"""
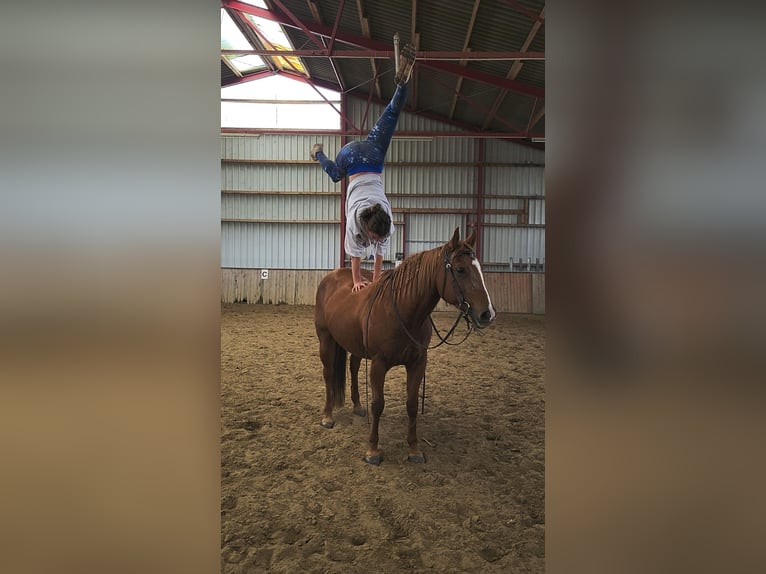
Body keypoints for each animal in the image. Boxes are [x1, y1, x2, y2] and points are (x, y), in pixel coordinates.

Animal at [314, 227, 496, 464]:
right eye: (460, 269)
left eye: (479, 268)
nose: (487, 314)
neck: (401, 309)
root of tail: (331, 277)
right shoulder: (379, 365)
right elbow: (378, 404)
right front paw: (372, 450)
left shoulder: (418, 363)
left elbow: (412, 404)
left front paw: (414, 450)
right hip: (326, 340)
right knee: (328, 374)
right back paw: (327, 416)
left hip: (354, 345)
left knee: (353, 368)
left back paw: (358, 406)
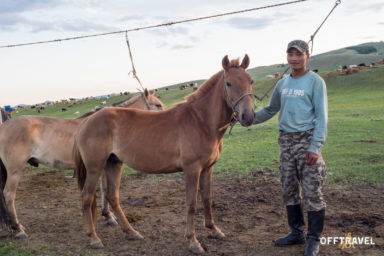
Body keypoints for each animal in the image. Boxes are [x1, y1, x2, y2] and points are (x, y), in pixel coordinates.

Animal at [0, 89, 168, 239]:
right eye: (157, 105)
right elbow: (105, 190)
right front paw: (109, 217)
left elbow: (104, 189)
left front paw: (108, 216)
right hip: (15, 170)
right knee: (8, 195)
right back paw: (18, 229)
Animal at [74, 54, 256, 254]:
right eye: (229, 83)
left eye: (250, 81)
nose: (248, 116)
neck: (201, 121)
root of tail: (86, 121)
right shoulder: (192, 170)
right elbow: (192, 204)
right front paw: (193, 241)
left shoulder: (208, 168)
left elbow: (207, 199)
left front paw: (214, 230)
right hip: (95, 168)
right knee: (87, 197)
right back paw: (94, 238)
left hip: (114, 164)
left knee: (112, 197)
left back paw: (131, 232)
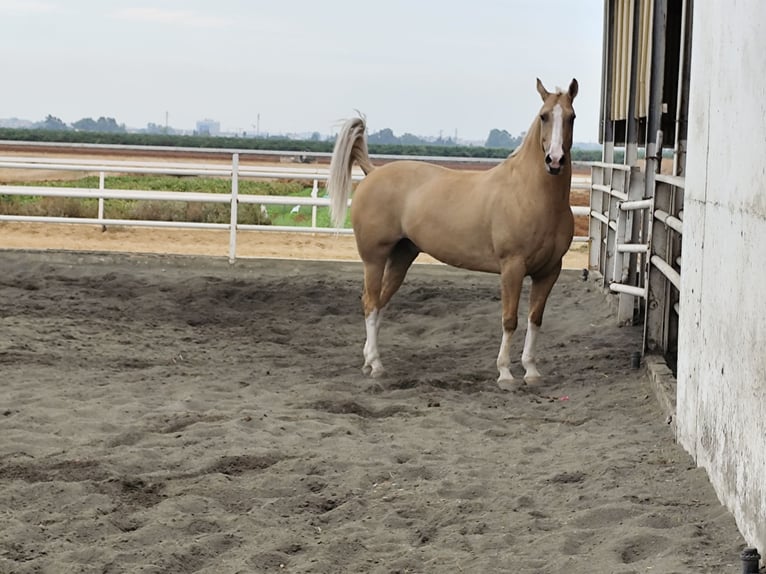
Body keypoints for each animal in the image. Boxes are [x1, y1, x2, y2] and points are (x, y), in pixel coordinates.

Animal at [327, 78, 578, 387]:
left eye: (571, 117)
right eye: (544, 116)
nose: (554, 161)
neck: (530, 194)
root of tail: (373, 172)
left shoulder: (549, 271)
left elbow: (535, 319)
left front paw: (530, 371)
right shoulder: (512, 267)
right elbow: (510, 320)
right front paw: (505, 373)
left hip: (401, 257)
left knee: (381, 303)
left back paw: (368, 360)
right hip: (373, 259)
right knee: (371, 304)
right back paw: (375, 365)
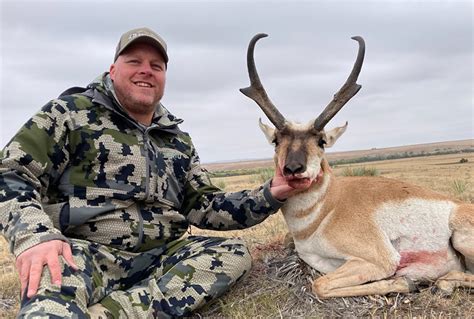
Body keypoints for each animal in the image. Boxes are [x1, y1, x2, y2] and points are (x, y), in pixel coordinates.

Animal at [241, 33, 474, 298]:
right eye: (276, 141)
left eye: (321, 141)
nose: (293, 169)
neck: (327, 208)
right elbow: (320, 282)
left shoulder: (379, 260)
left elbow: (319, 285)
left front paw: (405, 282)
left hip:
"""
▶ [EXERCISE]: Please copy the records above word for word, omitting every picture.

▶ [ANSWER FOR THIS EXERCISE]:
Body keypoints for each animal in the image. Boxes are [x1, y1, x2, y2] and points are (x, y), in pixel coordinates.

Animal at [314, 227, 496, 464]:
right eye: (460, 269)
left eye: (479, 268)
nose: (487, 314)
neck: (401, 309)
root of tail: (331, 277)
right shoulder: (379, 365)
right elbow: (378, 404)
right front paw: (372, 450)
left shoulder: (418, 363)
left elbow: (412, 404)
left front paw: (414, 450)
right hip: (326, 340)
right knee: (328, 374)
right back paw: (327, 416)
left hip: (354, 345)
left knee: (353, 368)
left back paw: (358, 406)
Body keypoints for each animal in the image. Boxes are [x1, y1, x2, y2] and points are (x, y), in pixel coordinates.

Animal at [0, 89, 168, 239]:
right eye: (157, 105)
right elbow: (105, 190)
right front paw: (109, 217)
left elbow: (104, 189)
left front paw: (108, 216)
right hip: (15, 170)
right knee: (8, 195)
right back paw: (18, 229)
Animal at [74, 54, 256, 254]:
right eye: (229, 83)
left eye: (250, 81)
nose: (248, 116)
neck: (201, 121)
root of tail: (86, 121)
right shoulder: (192, 170)
right elbow: (192, 204)
right front paw: (193, 241)
left shoulder: (208, 168)
left elbow: (207, 199)
left front paw: (214, 230)
right hip: (95, 168)
right knee: (87, 197)
right back paw: (94, 238)
left hip: (114, 164)
left knee: (112, 197)
left back paw: (131, 232)
Body keypoints for each animal in the image. Boxes are [x1, y1, x2, y2] and points are (x, y), in pixel coordinates.

Animal at [327, 78, 578, 387]:
left eye: (571, 117)
right eye: (544, 116)
nose: (554, 161)
neck: (530, 194)
root of tail: (373, 172)
left shoulder: (549, 271)
left elbow: (535, 319)
left front paw: (530, 371)
right shoulder: (512, 267)
right elbow: (510, 320)
right front paw: (505, 373)
left hip: (401, 257)
left knee: (381, 303)
left back paw: (368, 360)
right hip: (373, 259)
right knee: (371, 304)
right back paw: (375, 365)
Body keypoints for each animal in the image. Boxes are [x1, y1, x2, y2] and points are (x, y), in pixel coordinates.

Animal at [241, 33, 474, 298]:
right eye: (276, 141)
left eye: (321, 141)
nose: (293, 169)
neck: (327, 208)
right elbow: (320, 282)
left shoulder: (379, 260)
left elbow: (319, 285)
left front paw: (405, 282)
left hip:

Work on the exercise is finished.